Obbligazioni – Le esternazioni di Trump non giovano ai mercati

Il presidente americano, Donald Trump, non perde occasione per dimostrarsi libero da ogni forma di tacito protocollo che ha sempre contraddistinto le uscite pubbliche dei precedenti inquilini della Casa Bianca.

E’ toccato questa volta a Jerome Powell sentirsi direttamente attaccato per una politica monetaria in disaccordo con il pensiero del leader repubblicano che vede nei rialzi dei tassi una pericolosa minaccia alla crescita robusta che gli garantirebbe, al momento, un sicuro successo alle elezioni di medio termine del prossimo autunno.

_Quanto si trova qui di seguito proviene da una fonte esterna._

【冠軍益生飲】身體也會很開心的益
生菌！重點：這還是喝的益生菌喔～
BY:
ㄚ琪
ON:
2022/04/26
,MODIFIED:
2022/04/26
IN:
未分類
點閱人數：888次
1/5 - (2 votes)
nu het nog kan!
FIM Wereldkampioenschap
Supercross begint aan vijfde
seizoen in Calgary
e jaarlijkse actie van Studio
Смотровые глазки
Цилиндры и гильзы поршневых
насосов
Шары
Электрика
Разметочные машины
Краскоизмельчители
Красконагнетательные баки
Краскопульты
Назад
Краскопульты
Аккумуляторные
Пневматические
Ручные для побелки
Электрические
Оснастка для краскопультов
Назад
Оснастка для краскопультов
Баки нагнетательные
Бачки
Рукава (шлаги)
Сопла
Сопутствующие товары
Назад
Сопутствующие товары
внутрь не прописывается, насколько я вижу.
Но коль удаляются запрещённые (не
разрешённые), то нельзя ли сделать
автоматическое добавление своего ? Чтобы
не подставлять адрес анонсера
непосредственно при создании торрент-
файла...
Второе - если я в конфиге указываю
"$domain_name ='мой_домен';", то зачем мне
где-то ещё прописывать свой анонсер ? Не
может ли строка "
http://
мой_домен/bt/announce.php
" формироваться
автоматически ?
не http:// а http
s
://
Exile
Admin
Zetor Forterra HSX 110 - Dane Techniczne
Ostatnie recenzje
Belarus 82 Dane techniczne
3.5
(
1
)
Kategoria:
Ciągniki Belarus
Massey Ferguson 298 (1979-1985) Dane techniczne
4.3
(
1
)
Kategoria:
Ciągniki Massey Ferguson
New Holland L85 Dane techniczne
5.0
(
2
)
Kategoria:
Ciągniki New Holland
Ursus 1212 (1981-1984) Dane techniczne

Da parte della Fed, la pronta risposta in un’intervista radiofonica in cui Jerome Powell si dice assolutamente non preoccupato delle pressioni dell’amministrazione, confermando la lunga tradizione di indipendenza della banca centrale dalla politica.

Si tratta di uno scontro istituzionale “subliminale”, ma sufficiente a creare nervosismo e esacerbare una reazione di mercato, non preoccupante, ma amplificata, come si è spesso detto, dai volumi sottili degli scambi che contraddistinguono tipicamente questo momento dell’anno.

Mentre il T-bond resta dov’era ieri pomeriggio, il dollaro si indebolisce riportandosi in area 1,1650 proprio a seguito dell’esternazioni di Trump.

I governativi europei risentono a loro modo del clima meno sereno e vedono i titoli dei Paesi cosiddetti periferici (Italia, Spagna e Portogallo) con rialzi dei rendimenti a zig-zag in relazione al momento di misurazione, che arrivano a superare anche i dieci centesimi per poi rientrare rapidamente su livelli più normali.

La fotografia istantanea non fa testo e bisognerà attendere la chiusura di giornata per comprendere esattamente il vero umore del mercato.

Nessun segnale dagli spread degli high-yield, ovviamente, in quanto ritardati di un giorno, ma che a logica dovrebbero accusare una correzione al rialzo.